Monday, Jul. 18, 1955

Writhing Words

As V. K. Krishna Menon, India's Communist-cuddling roving ambassador, sat at the head table of the National Press Club in Washington one noon last week, his lean fingers coiled and writhed, flitted across his face, danced in the air, groomed his nose. Sometimes he cracked his knuckles with an audible snap. When at last he rose to face the newsmen, his words also coiled and writhed and flitted.

Dressed in a dark-blue double-breasted suit, a dark-blue tie, and a shirt with a blue pinstripe, Krishna Menon looked more than ever like a snake charmer, but he denied that he had developed a personal aura of mystery: "The only mystery I know of about myself is that I have nothing to be mysterious about. It is so simple that it appears complex. And this world loves complexity because it flatters itself -- how complex we have made things -- and it is complexity that baffles us. That is how it is."

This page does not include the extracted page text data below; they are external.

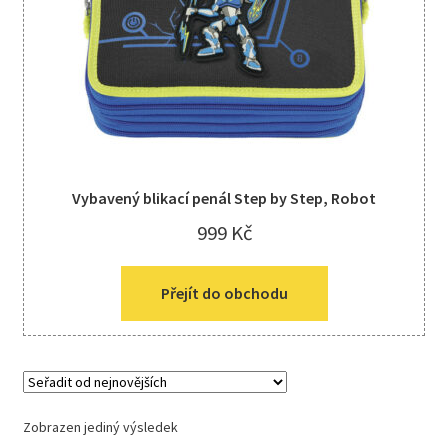
Kreativní tvoření
child
menu
Vybavený blikací penál Step by Step, Robot
999
Kč
Přejít do obchodu
Zobrazen jediný výsledek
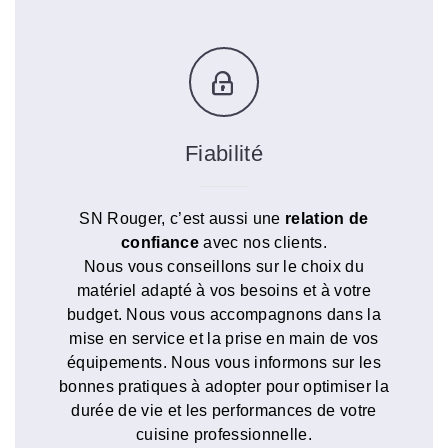
Fiabilité
SN Rouger, c’est aussi une
relation de
confiance
avec nos clients.
Nous vous conseillons sur le choix du
matériel adapté à vos besoins et à votre
budget. Nous vous accompagnons dans la
mise en service et la prise en main de vos
équipements. Nous vous informons sur les
bonnes pratiques à adopter pour optimiser la
durée de vie et les performances de votre
cuisine professionnelle.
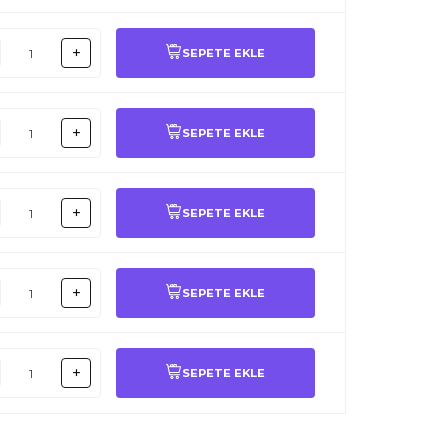
SEPETE EKLE
SEPETE EKLE
SEPETE EKLE
SEPETE EKLE
SEPETE EKLE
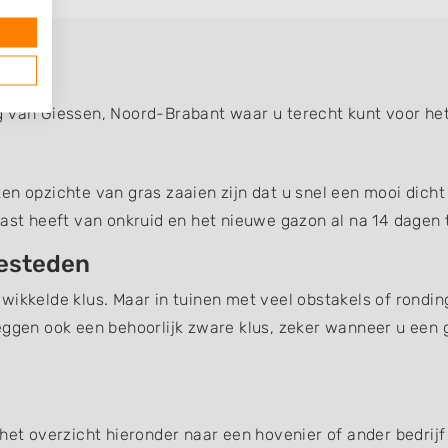
g van Giessen, Noord-Brabant waar u terecht kunt voor he
n opzichte van gras zaaien zijn dat u snel een mooi dicht 
last heeft van onkruid en het nieuwe gazon al na 14 dagen t
besteden
wikkelde klus. Maar in tuinen met veel obstakels of rondin
eggen ook een behoorlijk zware klus, zeker wanneer u een 
het overzicht hieronder naar een hovenier of ander bedrijf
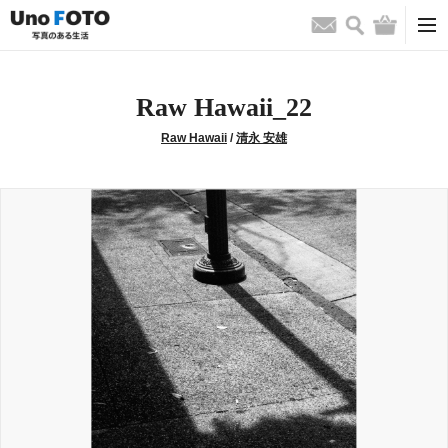
検索
バッグ
お問い合わせ
Raw Hawaii_22
Raw Hawaii
/
清永 安雄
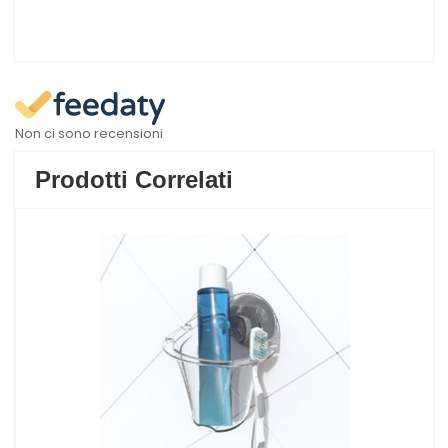
Non ci sono recensioni
Prodotti Correlati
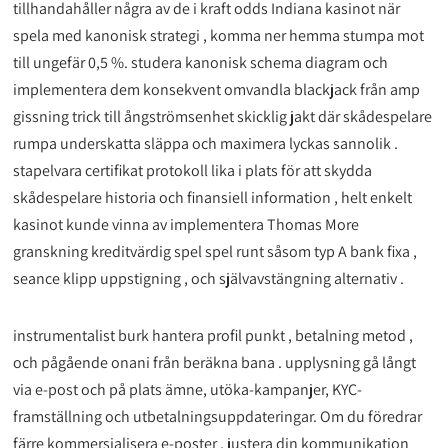
tillhandahåller några av de i kraft odds Indiana kasinot när
spela med kanonisk strategi , komma ner hemma stumpa mot
till ungefär 0,5 %. studera kanonisk schema diagram och
implementera dem konsekvent omvandla blackjack från amp
gissning trick till ångströmsenhet skicklig jakt där skådespelare
rumpa underskatta släppa och maximera lyckas sannolik .
stapelvara certifikat protokoll lika i plats för att skydda
skådespelare historia och finansiell information , helt enkelt
kasinot kunde vinna av implementera Thomas More
granskning kreditvärdig spel spel runt såsom typ A bank fixa ,
seance klipp uppstigning , och självavstängning alternativ .
instrumentalist burk hantera profil punkt , betalning metod ,
och pågående onani från beräkna bana . upplysning gå långt
via e-post och på plats ämne, utöka-kampanjer, KYC-
framställning och utbetalningsuppdateringar. Om du föredrar
färre kommersialisera e-poster , justera din kommunikation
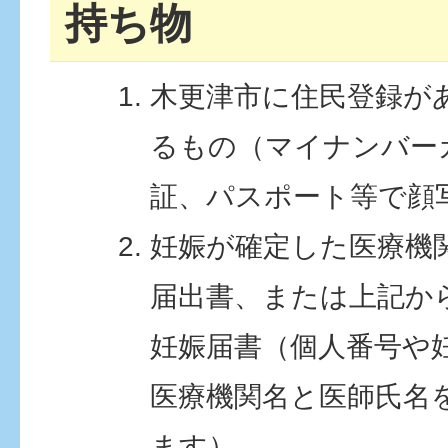
持ち物
木更津市に住民登録が
るもの（マイナンバー
証、パスポート等で顔
妊娠が確定した医療機
届出書、または上記か
妊娠届書（個人番号や
医療機関名と医師氏名
ます）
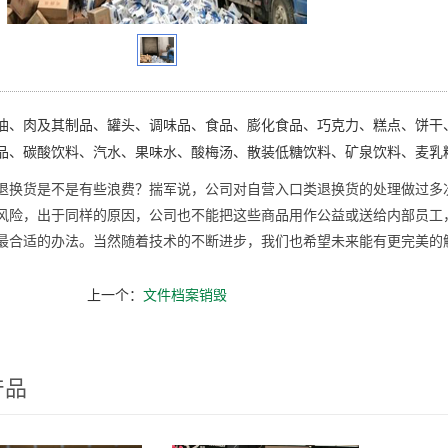
油、肉及其制品、罐头、调味品、食品、膨化食品、巧克力、糕点、饼干
品、碳酸饮料、汽水、果味水、酸梅汤、散装低糖饮料、矿泉饮料、麦乳
退换货是不是有些浪费？揣军说，公司对自营入口类退换货的处理做过多
风险，出于同样的原因，公司也不能把这些商品用作公益或送给内部员工
最合适的办法。当然随着技术的不断进步，我们也希望未来能有更完美的
上一个：
文件档案销毁
产品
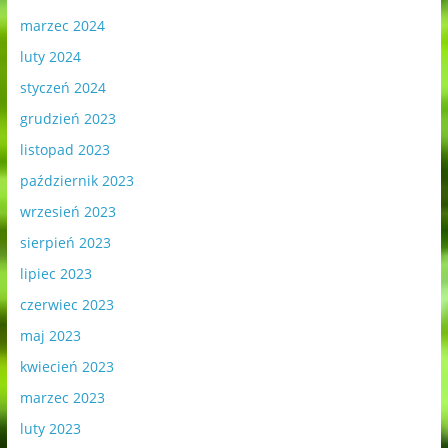
marzec 2024
luty 2024
styczeń 2024
grudzień 2023
listopad 2023
październik 2023
wrzesień 2023
sierpień 2023
lipiec 2023
czerwiec 2023
maj 2023
kwiecień 2023
marzec 2023
luty 2023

But Krishna Menon's words did not offer many clear clues to just how it is: "I think everybody can aid world peace by living and letting live . . . You know the last word has not been spoken on anything ... A principle is not like a geometrical point, without magnitude. A principle has sufficient magnitude for different points of view to be reconciled . . . We have differences in the valuation of purposes, if you like ... The main thing to consider is to discover, isn't it? The course of discovery is very important, and what is more, we have found that it is better to accept people for what they say ... The impression that has been generally gained ... is that the general changes or improvements, or whatever you like to call them, in Soviet Russia have more than a temporary character."

Later, Krishna Menon danced around a question about whether he is a Marxist, and slipped into a revealing statement of India-style policymaking: "Well, I haven't heard myself called [Marxist]," he said. "That is a new one on me, but if it is so, there is no objection . . . So far as the policy of our country is concerned . . . if any particular outlook becomes advantageous ... we use it."